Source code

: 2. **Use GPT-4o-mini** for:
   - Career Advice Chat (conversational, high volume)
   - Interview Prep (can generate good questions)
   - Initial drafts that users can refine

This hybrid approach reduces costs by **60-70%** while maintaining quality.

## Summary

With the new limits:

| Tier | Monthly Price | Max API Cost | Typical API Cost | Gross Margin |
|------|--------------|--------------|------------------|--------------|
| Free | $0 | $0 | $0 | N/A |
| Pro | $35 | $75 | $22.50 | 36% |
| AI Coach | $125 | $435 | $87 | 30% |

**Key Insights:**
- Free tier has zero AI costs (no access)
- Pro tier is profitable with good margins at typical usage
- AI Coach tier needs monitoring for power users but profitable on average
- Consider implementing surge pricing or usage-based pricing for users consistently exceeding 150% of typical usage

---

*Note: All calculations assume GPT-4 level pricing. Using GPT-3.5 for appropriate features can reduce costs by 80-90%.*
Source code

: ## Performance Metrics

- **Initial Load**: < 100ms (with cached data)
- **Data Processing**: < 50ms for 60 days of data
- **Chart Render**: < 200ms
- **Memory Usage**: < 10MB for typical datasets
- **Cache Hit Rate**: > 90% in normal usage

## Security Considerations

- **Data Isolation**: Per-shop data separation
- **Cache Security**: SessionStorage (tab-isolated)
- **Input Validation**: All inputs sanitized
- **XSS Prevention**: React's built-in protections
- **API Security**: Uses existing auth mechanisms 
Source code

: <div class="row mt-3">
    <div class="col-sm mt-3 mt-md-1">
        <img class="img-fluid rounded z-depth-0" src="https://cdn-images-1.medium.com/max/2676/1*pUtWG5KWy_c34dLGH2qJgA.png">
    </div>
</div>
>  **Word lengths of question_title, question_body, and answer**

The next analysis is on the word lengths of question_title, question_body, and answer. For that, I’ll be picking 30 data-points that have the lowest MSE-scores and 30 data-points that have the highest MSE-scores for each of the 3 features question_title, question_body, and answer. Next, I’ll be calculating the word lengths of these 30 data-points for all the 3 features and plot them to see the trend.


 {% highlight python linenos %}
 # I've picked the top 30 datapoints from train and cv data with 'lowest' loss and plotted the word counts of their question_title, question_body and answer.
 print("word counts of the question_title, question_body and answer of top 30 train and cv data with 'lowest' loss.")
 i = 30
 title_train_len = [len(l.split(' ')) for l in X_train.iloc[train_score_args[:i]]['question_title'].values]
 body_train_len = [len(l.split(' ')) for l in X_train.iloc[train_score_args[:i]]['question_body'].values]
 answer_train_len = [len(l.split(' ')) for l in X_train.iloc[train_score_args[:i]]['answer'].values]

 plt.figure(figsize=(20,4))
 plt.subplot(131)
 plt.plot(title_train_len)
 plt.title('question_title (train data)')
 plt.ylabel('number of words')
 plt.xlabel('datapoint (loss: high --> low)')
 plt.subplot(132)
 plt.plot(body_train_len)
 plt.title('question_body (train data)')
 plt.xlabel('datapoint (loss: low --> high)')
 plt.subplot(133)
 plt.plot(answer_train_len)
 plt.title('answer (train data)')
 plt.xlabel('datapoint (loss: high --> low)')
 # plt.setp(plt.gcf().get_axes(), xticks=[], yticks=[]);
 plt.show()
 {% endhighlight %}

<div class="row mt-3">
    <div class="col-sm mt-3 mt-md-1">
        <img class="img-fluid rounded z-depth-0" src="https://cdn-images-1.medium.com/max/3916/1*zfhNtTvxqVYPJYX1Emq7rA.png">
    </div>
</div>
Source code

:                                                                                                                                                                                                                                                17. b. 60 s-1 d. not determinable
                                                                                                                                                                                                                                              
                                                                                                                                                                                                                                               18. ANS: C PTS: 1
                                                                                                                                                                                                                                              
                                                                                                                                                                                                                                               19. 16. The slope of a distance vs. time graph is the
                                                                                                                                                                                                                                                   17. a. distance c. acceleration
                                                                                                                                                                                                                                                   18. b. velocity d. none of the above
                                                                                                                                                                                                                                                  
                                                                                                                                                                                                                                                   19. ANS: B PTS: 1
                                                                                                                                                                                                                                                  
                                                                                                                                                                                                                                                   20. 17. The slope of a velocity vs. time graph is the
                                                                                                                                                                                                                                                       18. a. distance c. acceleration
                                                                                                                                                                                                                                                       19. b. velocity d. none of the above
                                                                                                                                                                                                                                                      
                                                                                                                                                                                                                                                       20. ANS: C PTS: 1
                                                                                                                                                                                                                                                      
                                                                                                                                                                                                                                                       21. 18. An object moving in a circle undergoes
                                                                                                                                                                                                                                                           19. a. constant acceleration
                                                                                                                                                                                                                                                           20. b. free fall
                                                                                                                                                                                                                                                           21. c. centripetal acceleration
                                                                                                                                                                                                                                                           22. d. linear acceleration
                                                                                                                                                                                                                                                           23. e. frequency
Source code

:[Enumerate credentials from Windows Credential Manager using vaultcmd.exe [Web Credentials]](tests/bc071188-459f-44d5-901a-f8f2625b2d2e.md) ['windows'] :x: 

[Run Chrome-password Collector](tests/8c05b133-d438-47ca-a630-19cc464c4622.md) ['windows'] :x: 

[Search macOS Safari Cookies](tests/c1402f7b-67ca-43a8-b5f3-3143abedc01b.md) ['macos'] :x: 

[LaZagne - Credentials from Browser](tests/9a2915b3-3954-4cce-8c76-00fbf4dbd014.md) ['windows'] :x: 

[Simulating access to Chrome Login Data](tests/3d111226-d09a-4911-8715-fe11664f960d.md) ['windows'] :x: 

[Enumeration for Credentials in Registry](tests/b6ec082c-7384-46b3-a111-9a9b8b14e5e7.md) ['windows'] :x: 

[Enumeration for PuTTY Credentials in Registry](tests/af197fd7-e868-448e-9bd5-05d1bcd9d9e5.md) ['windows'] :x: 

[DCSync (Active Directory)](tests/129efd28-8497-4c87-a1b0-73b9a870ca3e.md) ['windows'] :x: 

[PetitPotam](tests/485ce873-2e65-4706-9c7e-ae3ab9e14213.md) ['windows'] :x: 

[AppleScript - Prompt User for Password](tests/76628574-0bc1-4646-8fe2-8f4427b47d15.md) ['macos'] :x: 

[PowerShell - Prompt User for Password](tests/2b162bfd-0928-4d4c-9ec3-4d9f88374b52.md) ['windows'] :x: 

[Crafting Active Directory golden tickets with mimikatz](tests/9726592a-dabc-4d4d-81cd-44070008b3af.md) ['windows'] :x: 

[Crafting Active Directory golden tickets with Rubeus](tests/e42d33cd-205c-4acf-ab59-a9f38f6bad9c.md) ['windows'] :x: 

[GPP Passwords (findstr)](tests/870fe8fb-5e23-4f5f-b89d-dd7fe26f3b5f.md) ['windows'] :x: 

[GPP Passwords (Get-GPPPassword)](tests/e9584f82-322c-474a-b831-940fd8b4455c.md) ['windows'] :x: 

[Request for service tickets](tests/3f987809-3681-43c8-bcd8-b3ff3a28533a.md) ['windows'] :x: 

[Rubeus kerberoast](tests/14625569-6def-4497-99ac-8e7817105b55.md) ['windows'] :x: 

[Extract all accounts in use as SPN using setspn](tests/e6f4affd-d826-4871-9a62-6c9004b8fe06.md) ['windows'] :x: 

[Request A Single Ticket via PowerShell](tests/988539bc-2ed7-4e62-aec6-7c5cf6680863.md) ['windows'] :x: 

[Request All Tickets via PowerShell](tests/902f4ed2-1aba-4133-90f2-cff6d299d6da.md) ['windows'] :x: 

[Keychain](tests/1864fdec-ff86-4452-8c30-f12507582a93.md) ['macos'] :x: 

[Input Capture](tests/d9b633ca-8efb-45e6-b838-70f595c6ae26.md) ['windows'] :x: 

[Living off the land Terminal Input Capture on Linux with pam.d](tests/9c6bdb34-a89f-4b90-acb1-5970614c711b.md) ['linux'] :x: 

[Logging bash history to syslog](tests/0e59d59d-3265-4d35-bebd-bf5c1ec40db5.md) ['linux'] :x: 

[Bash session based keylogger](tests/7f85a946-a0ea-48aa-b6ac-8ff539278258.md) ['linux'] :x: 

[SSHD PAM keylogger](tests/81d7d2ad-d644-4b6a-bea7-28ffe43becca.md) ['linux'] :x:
——
Exercise instructions: Search the listing above for the lines with "- **Cache Hit Rate**: > 90% in normal usage" and "body_train_len = [len(l.split('", then output those lines and all lines between them exactly.

Response to this task:
- **Cache Hit Rate**: > 90% in normal usage

## Security Considerations

- **Data Isolation**: Per-shop data separation
- **Cache Security**: SessionStorage (tab-isolated)
- **Input Validation**: All inputs sanitized
- **XSS Prevention**: React's built-in protections
- **API Security**: Uses existing auth mechanisms 
Source code

: <div class="row mt-3">
    <div class="col-sm mt-3 mt-md-1">
        <img class="img-fluid rounded z-depth-0" src="https://cdn-images-1.medium.com/max/2676/1*pUtWG5KWy_c34dLGH2qJgA.png">
    </div>
</div>
>  **Word lengths of question_title, question_body, and answer**

The next analysis is on the word lengths of question_title, question_body, and answer. For that, I’ll be picking 30 data-points that have the lowest MSE-scores and 30 data-points that have the highest MSE-scores for each of the 3 features question_title, question_body, and answer. Next, I’ll be calculating the word lengths of these 30 data-points for all the 3 features and plot them to see the trend.


 {% highlight python linenos %}
 # I've picked the top 30 datapoints from train and cv data with 'lowest' loss and plotted the word counts of their question_title, question_body and answer.
 print("word counts of the question_title, question_body and answer of top 30 train and cv data with 'lowest' loss.")
 i = 30
 title_train_len = [len(l.split(' ')) for l in X_train.iloc[train_score_args[:i]]['question_title'].values]
 body_train_len = [len(l.split(' ')) for l in X_train.iloc[train_score_args[:i]]['question_body'].values]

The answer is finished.